Deduplication
One of the core concept of the OpenCTI knowledge graph is all underlying mechanisms implemented to accurately de-duplicate and consolidate (aka. upserting
) information about entities and relationships.
Creation behavior
When an object is created in the platform, whether manually by a user or automatically by the connectors / workers chain, the platform checks if something already exist based on some properties of the object. If the object already exists, it will return the existing object and, in some cases, update it as well.

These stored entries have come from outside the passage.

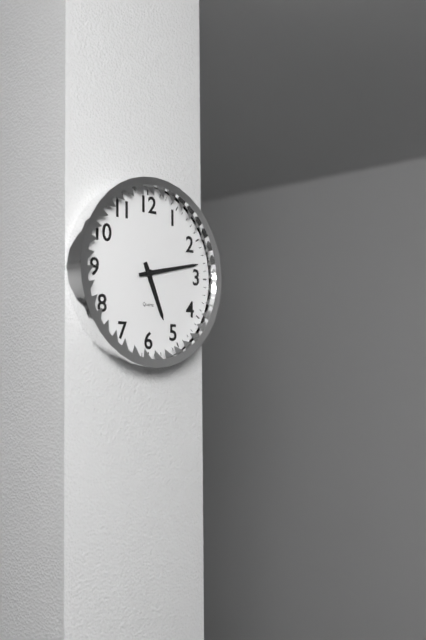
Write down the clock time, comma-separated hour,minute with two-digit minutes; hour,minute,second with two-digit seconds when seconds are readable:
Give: 5,13
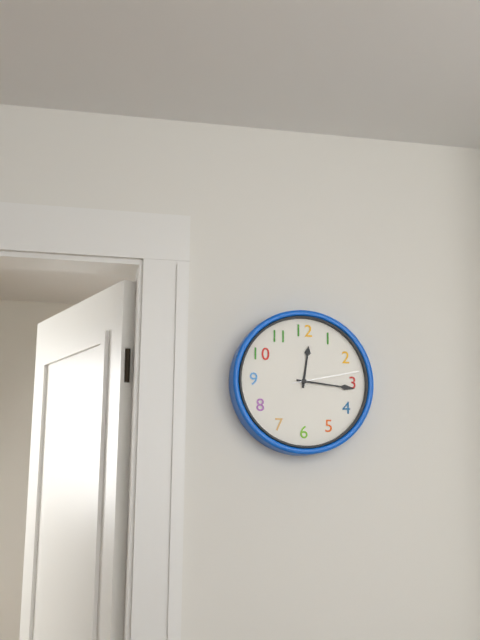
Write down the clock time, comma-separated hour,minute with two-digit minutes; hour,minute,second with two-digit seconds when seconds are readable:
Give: 12,16,13
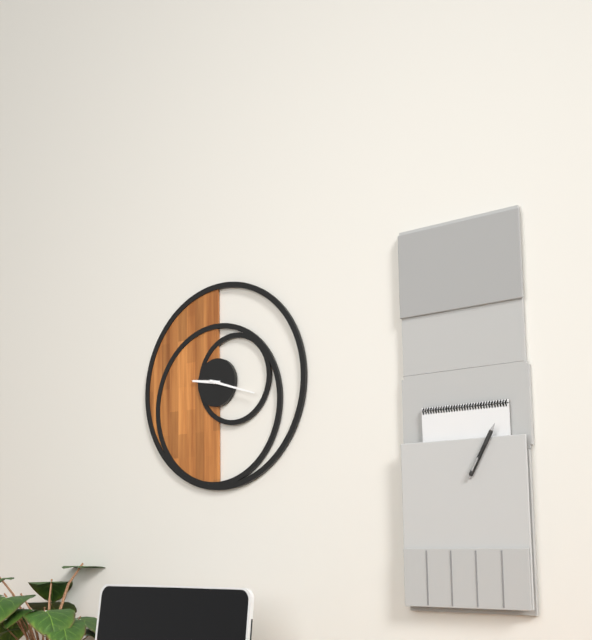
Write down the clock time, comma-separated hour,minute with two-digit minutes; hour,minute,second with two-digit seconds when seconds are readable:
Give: 9,18
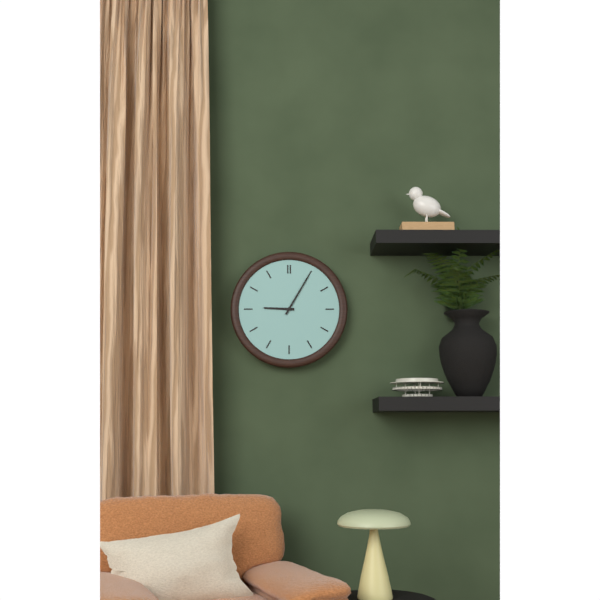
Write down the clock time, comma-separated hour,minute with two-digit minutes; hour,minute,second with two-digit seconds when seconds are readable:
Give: 9,05
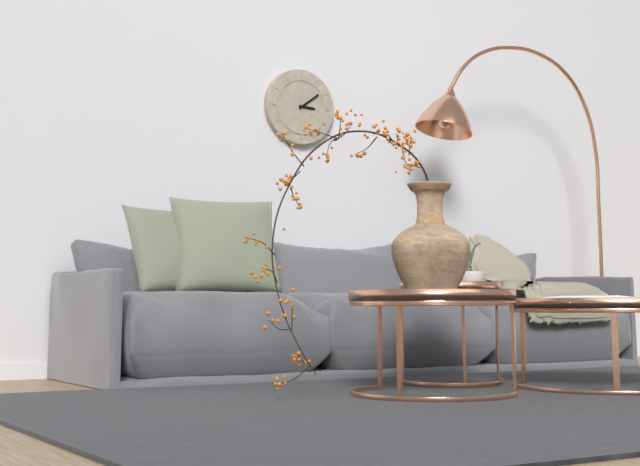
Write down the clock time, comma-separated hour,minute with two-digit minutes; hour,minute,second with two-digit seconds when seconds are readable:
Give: 3,09
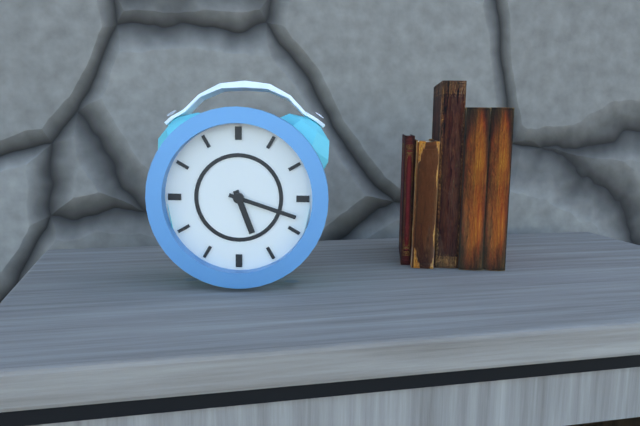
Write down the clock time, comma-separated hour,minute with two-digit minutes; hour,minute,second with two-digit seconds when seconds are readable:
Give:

Technically, OpenCTI generates deterministic IDs based on the listed properties below to prevent duplicate (aka "ID Contributing Properties"). Also, it is important to note that there is a special link between name
and aliases
leading to not have entities with overlaping aliases or an alias already used in the name of another entity.
Entities
Type | Attributes |
---|---|
Area | (name OR x_opencti_alias ) AND x_opencti_location_type |
Attack Pattern | (name OR alias ) AND optional x_mitre_id |
Campaign | name OR alias |
Channel | name OR alias |
City | (name OR x_opencti_alias ) AND x_opencti_location_type |
Country | (name OR x_opencti_alias ) AND x_opencti_location_type |
Course Of Action | (name OR alias ) AND optional x_mitre_id |
Data Component | name OR alias |
Data Source | name OR alias |
Event | name OR alias |
Feedback Case | name AND created (date) |
Grouping | name AND context |
Incident | name OR alias |
Incident Response Case | name OR alias |
Indicator | name OR alias |
Individual | (name OR x_opencti_alias ) and identity_class |
Infrastructure | name OR alias |
Intrusion Set | name OR alias |
Language | name OR alias |
Malware | name OR alias |
Malware Analysis | name OR alias |
Narrative | name OR alias |
Note | None |
Observed Data | name OR alias |
Opinion | None |
Organization | (name OR x_opencti_alias ) and identity_class |
Position | (name OR x_opencti_alias ) AND x_opencti_location_type |
Region | name OR alias |
Report | name AND publised (date) |
RFI Case | name AND created (date) |
RFT Case | name AND created (date) |
Sector | (name OR alias ) and identity_class |
Task | None |
Threat Actor | name OR alias |
Tool | name OR alias |
Vulnerability | name OR alias |
Relationships
The deduplication process of relationships is based on the following criterias:
- Type
- Source
- Target
- Start time between -30 days / + 30 days
- Stop time between -30 days / + 30 days
Observables
For STIX Cyber Observables, OpenCTI also generate deterministic IDs based on the STIX specification using the "ID Contributing Properties" defined for each type of observable.
Update behavior
If an entity already exists in the platform, the attributes
may be updated by the incoming creation with the following rule:
If confidence_level
of the created entity is >= (greater or equal) then the confidence_level
of the existing entity, attributes will be updated. Obviously, the confidence_level
will also be increased with the new one.
This logic has been implemented so the platform can converge to the highest confidence and quality levels for the entities and the relationships.